[DATA EXCERPTS — start]
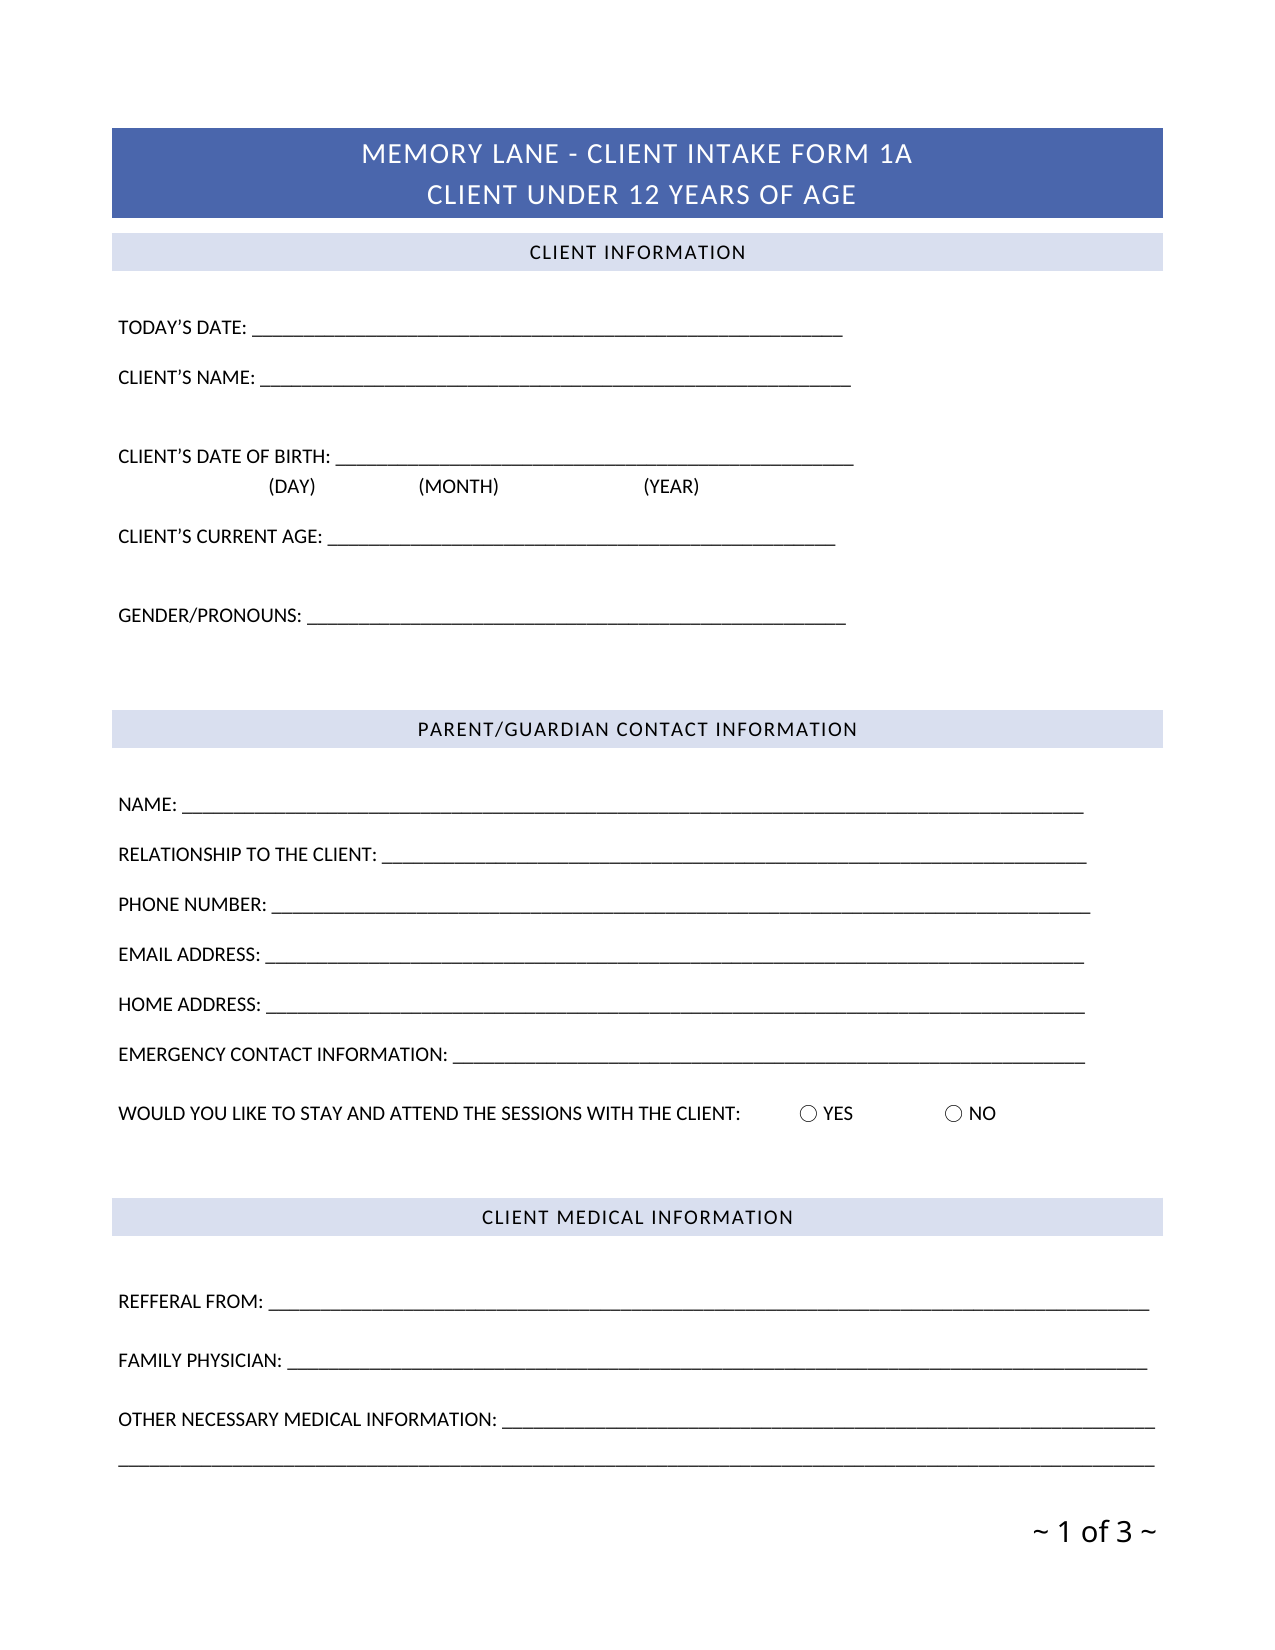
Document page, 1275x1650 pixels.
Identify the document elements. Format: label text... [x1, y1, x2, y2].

text CLIENT’S DATE OF BIRTH: __________________________________________________ (DAY) (MONTH) (YEAR) [118, 414, 1157, 498]
subtitle MEMORY LANE - CLIENT INTAKE FORM 1A CLIENT UNDER 12 YEARS OF AGE [118, 135, 1157, 211]
text CLIENT’S NAME: _________________________________________________________ [118, 364, 1157, 390]
text EMERGENCY CONTACT INFORMATION: _____________________________________________________________ [118, 1042, 1157, 1067]
subtitle PARENT/GUARDIAN CONTACT INFORMATION [118, 717, 1157, 742]
text WOULD YOU LIKE TO STAY AND ATTEND THE SESSIONS WITH THE CLIENT: ⃝ YES ⃝ NO [118, 1101, 1157, 1164]
text RELATIONSHIP TO THE CLIENT: ____________________________________________________________________ [118, 842, 1157, 867]
text GENDER/PRONOUNS: ____________________________________________________ [118, 602, 1157, 686]
text HOME ADDRESS: _______________________________________________________________________________ [118, 992, 1157, 1017]
subtitle CLIENT MEDICAL INFORMATION [118, 1204, 1157, 1229]
text REFFERAL FROM: _____________________________________________________________________________________ [118, 1250, 1157, 1313]
text CLIENT’S CURRENT AGE: _________________________________________________ [118, 523, 1157, 577]
text TODAY’S DATE: _________________________________________________________ [118, 285, 1157, 340]
text NAME: _______________________________________________________________________________________ [118, 762, 1157, 817]
text OTHER NECESSARY MEDICAL INFORMATION: _______________________________________________________________ ____________________________________________________________________________________________________ [118, 1406, 1157, 1469]
text EMAIL ADDRESS: _______________________________________________________________________________ [118, 942, 1157, 967]
text FAMILY PHYSICIAN: ___________________________________________________________________________________ [118, 1347, 1157, 1372]
subtitle CLIENT INFORMATION [118, 240, 1157, 265]
text PHONE NUMBER: _______________________________________________________________________________ [118, 892, 1157, 917]
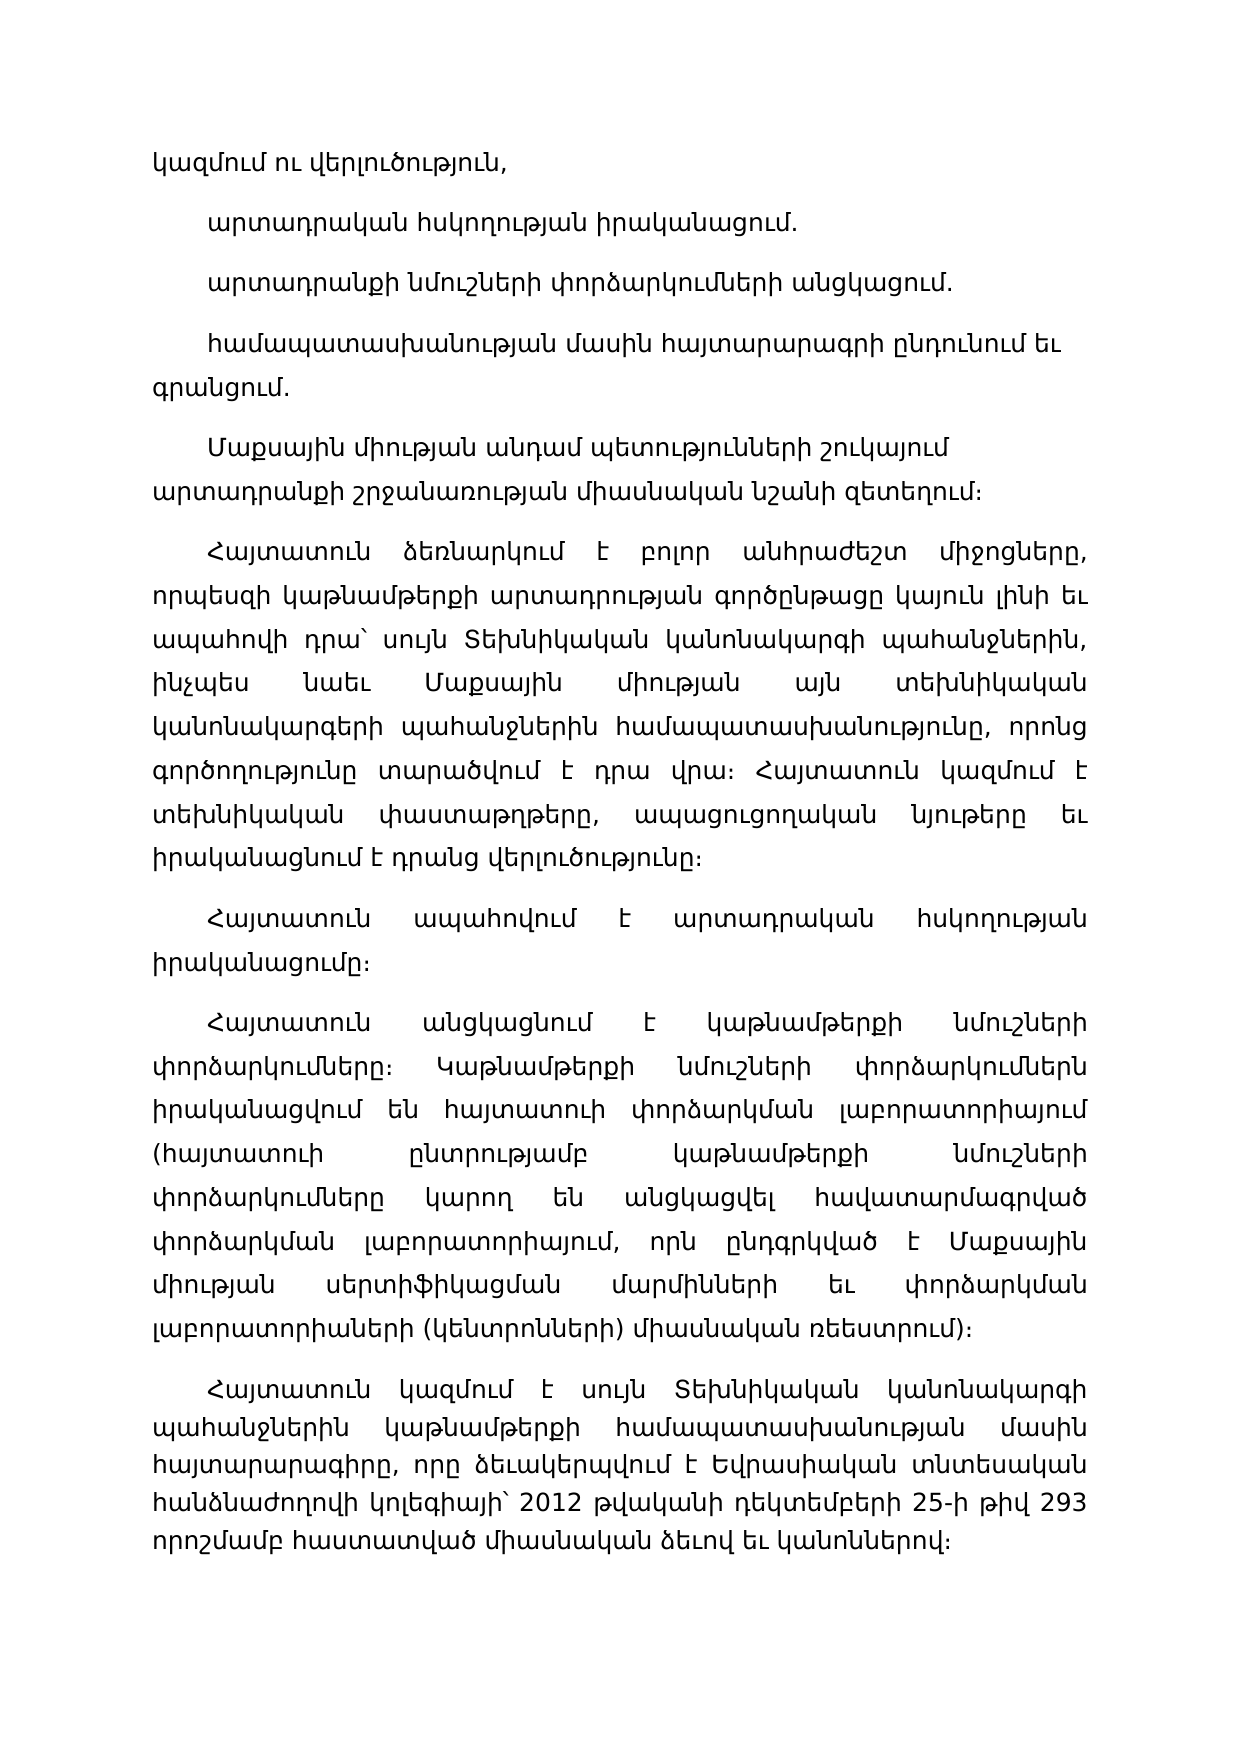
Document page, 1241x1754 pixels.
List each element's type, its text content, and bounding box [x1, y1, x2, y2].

text համապատասխանության մասին հայտարարագրի ընդունում եւ գրանցում. [152, 329, 1088, 402]
text Հայտատուն կազմում է սույն Տեխնիկական կանոնակարգի պահանջներին կաթնամթերքի համապատասխանության մասին հայտարարագիրը, որը ձեւակերպվում է Եվրասիական տնտեսական հանձնաժողովի կոլեգիայի՝ 2012 թվականի դեկտեմբերի 25-ի թիվ 293 որոշմամբ հաստատված միասնական ձեւով եւ կանոններով։ [152, 1375, 1088, 1556]
text արտադրանքի նմուշների փորձարկումների անցկացում. [152, 268, 1088, 298]
text արտադրական հսկողության իրականացում. [152, 208, 1088, 237]
text Մաքսային միության անդամ պետությունների շուկայում արտադրանքի շրջանառության միասնական նշանի զետեղում։ [152, 433, 1088, 506]
text Հայտատուն ձեռնարկում է բոլոր անհրաժեշտ միջոցները, որպեսզի կաթնամթերքի արտադրության գործընթացը կայուն լինի եւ ապահովի դրա՝ սույն Տեխնիկական կանոնակարգի պահանջներին, ինչպես նաեւ Մաքսային միության այն տեխնիկական կանոնակարգերի պահանջներին համապատասխանությունը, որոնց գործողությունը տարածվում է դրա վրա։ Հայտատուն կազմում է տեխնիկական փաստաթղթերը, ապացուցողական նյութերը եւ իրականացնում է դրանց վերլուծությունը։ [152, 537, 1088, 873]
text Հայտատուն ապահովում է արտադրական հսկողության իրականացումը։ [152, 904, 1088, 977]
text Հայտատուն անցկացնում է կաթնամթերքի նմուշների փորձարկումները։ Կաթնամթերքի նմուշների փորձարկումներն իրականացվում են հայտատուի փորձարկման լաբորատորիայում (հայտատուի ընտրությամբ կաթնամթերքի նմուշների փորձարկումները կարող են անցկացվել հավատարմագրված փորձարկման լաբորատորիայում, որն ընդգրկված է Մաքսային միության սերտիֆիկացման մարմինների եւ փորձարկման լաբորատորիաների (կենտրոնների) միասնական ռեեստրում)։ [152, 1008, 1088, 1343]
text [152, 148, 1092, 177]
[DATA EXCERPTS — finish]
| PROBLEM |
Down to the last line, reproduce the material above exactly; skip its images.

| REPLY |
Document page, 1275x1650 pixels.
Identify the document elements. Format: label text... [x1, y1, x2, y2].

text CLIENT’S DATE OF BIRTH: __________________________________________________ (DAY) (MONTH) (YEAR) [118, 414, 1157, 498]
subtitle MEMORY LANE - CLIENT INTAKE FORM 1A CLIENT UNDER 12 YEARS OF AGE [118, 135, 1157, 211]
text CLIENT’S NAME: _________________________________________________________ [118, 364, 1157, 390]
text EMERGENCY CONTACT INFORMATION: _____________________________________________________________ [118, 1042, 1157, 1067]
subtitle PARENT/GUARDIAN CONTACT INFORMATION [118, 717, 1157, 742]
text WOULD YOU LIKE TO STAY AND ATTEND THE SESSIONS WITH THE CLIENT: ⃝ YES ⃝ NO [118, 1101, 1157, 1164]
text RELATIONSHIP TO THE CLIENT: ____________________________________________________________________ [118, 842, 1157, 867]
text GENDER/PRONOUNS: ____________________________________________________ [118, 602, 1157, 686]
text HOME ADDRESS: _______________________________________________________________________________ [118, 992, 1157, 1017]
subtitle CLIENT MEDICAL INFORMATION [118, 1204, 1157, 1229]
text REFFERAL FROM: _____________________________________________________________________________________ [118, 1250, 1157, 1313]
text CLIENT’S CURRENT AGE: _________________________________________________ [118, 523, 1157, 577]
text TODAY’S DATE: _________________________________________________________ [118, 285, 1157, 340]
text NAME: _______________________________________________________________________________________ [118, 762, 1157, 817]
text OTHER NECESSARY MEDICAL INFORMATION: _______________________________________________________________ ____________________________________________________________________________________________________ [118, 1406, 1157, 1469]
text EMAIL ADDRESS: _______________________________________________________________________________ [118, 942, 1157, 967]
text FAMILY PHYSICIAN: ___________________________________________________________________________________ [118, 1347, 1157, 1372]
subtitle CLIENT INFORMATION [118, 240, 1157, 265]
text PHONE NUMBER: _______________________________________________________________________________ [118, 892, 1157, 917]
Document page, 1241x1754 pixels.
List each element's type, its text content, and bounding box [x1, y1, x2, y2].

text համապատասխանության մասին հայտարարագրի ընդունում եւ գրանցում. [152, 329, 1088, 402]
text Հայտատուն կազմում է սույն Տեխնիկական կանոնակարգի պահանջներին կաթնամթերքի համապատասխանության մասին հայտարարագիրը, որը ձեւակերպվում է Եվրասիական տնտեսական հանձնաժողովի կոլեգիայի՝ 2012 թվականի դեկտեմբերի 25-ի թիվ 293 որոշմամբ հաստատված միասնական ձեւով եւ կանոններով։ [152, 1375, 1088, 1556]
text արտադրանքի նմուշների փորձարկումների անցկացում. [152, 268, 1088, 298]
text արտադրական հսկողության իրականացում. [152, 208, 1088, 237]
text Մաքսային միության անդամ պետությունների շուկայում արտադրանքի շրջանառության միասնական նշանի զետեղում։ [152, 433, 1088, 506]
text Հայտատուն ձեռնարկում է բոլոր անհրաժեշտ միջոցները, որպեսզի կաթնամթերքի արտադրության գործընթացը կայուն լինի եւ ապահովի դրա՝ սույն Տեխնիկական կանոնակարգի պահանջներին, ինչպես նաեւ Մաքսային միության այն տեխնիկական կանոնակարգերի պահանջներին համապատասխանությունը, որոնց գործողությունը տարածվում է դրա վրա։ Հայտատուն կազմում է տեխնիկական փաստաթղթերը, ապացուցողական նյութերը եւ իրականացնում է դրանց վերլուծությունը։ [152, 537, 1088, 873]
text Հայտատուն ապահովում է արտադրական հսկողության իրականացումը։ [152, 904, 1088, 977]
text Հայտատուն անցկացնում է կաթնամթերքի նմուշների փորձարկումները։ Կաթնամթերքի նմուշների փորձարկումներն իրականացվում են հայտատուի փորձարկման լաբորատորիայում (հայտատուի ընտրությամբ կաթնամթերքի նմուշների փորձարկումները կարող են անցկացվել հավատարմագրված փորձարկման լաբորատորիայում, որն ընդգրկված է Մաքսային միության սերտիֆիկացման մարմինների եւ փորձարկման լաբորատորիաների (կենտրոնների) միասնական ռեեստրում)։ [152, 1008, 1088, 1343]
text [152, 148, 1092, 177]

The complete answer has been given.